“Every writer is every writer they’ve loved and quarrelled with who came before, as every parent is every parent they loved and quarrelled with.”
—Hilton Als
Watching Ken Burns’ Hemingway, I was reminded of the great Elmore Leonard, who said, “I used to read a lot of him till I learned he had no sense of humor.”
He expanded this thought in a Fresh Air interview:
I had studied Hemingway so closely and learned a lot, but I didn’t agree with his attitude about life, about himself. He took everything, himself, everything so seriously. And, your style comes out of your attitude — what kind of a person you are, you know, your personality, how you see things. Are you optimistic? Are you funny? Are you grim? What? This is all out of your attitude. And once I learned that, then I had to find other writers to study and imitate.
This is an old, old story: the student imitates the master, learns what they can, but then has to move on (often to imitating someone else) if they’re to find their own thing.
This jumping of influences usually happens over and over — Billy Collins says your voice usually comes from copying a half dozen other writers and becoming a blend. (And Hemingway himself once said, “We are all apprentices in a craft where no one ever becomes a master.”)
As I kept watching the documentary, it was emphasized over and over again by the talking heads how influential Hemingway is, how impossible it is for writers not to be influenced by Hemingway. (Once again, our grammar of influence seems to me inadequate. We talk about influence backwards.) It got me thinking I’d watch a whole documentary about writers talking about how they got themselves out from under the influence of their writer heroes.
Another favorite writer of mine who talks about getting out from under the influence of Hemingway is George Saunders. In several talks, he’s talked about being a young man and having a “medical condition called a ‘Hemingway-Boner.’” He describes his early stories as going something like, “Nick walked into the Wal-Mart. It was pleasant.”
In a Talk at Google, Saunders explained that if a writer is lucky, they get to a point where they realize that the voice that they’re imitating simply can’t cover their own worldview. A new voice is needed. “That is a holy moment for a young writer,” Saunders says, “when you start getting full body impatient with your mentor.”
Like Leonard, Saunders discovered that his own comedic worldview didn’t match Hemingway’s more tragic one:
What I got tired of in Hemingway was that he, in his later work especially, he wasn’t funny. He didn’t have any sense of humor actually. He knew very well who the noble, interesting people were and so on.

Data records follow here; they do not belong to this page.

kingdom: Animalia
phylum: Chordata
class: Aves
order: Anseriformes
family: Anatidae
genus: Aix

And my life was not — I never lived a Hemingwayesque moment really.
I remember as a young kid coming out of a funeral– a very sad, terrible thing. But the funeral was being held in a mock Georgian mansion—one of those mansions that had been put up just to be a funeral parlor.
And then you walk out of that, and everyone’s crying and it’s terrible. And across the street, there’s a Chuck E Cheese. And the mouse is on break. And he’s on the side of the building with his head off. And he’s smoking.
So that moment could not show up in Hemingway. He couldn’t do it. He had a stylistic cave he had made for himself.
And I thought, that’s where the gateway to style is. And when you see something in your life, in your heart, in your world that the style of your hero can’t accommodate, then it’s a time for growth.
Or, as Brancusi put it, when he left Rodin’s studio, “Nothing grows under big trees.”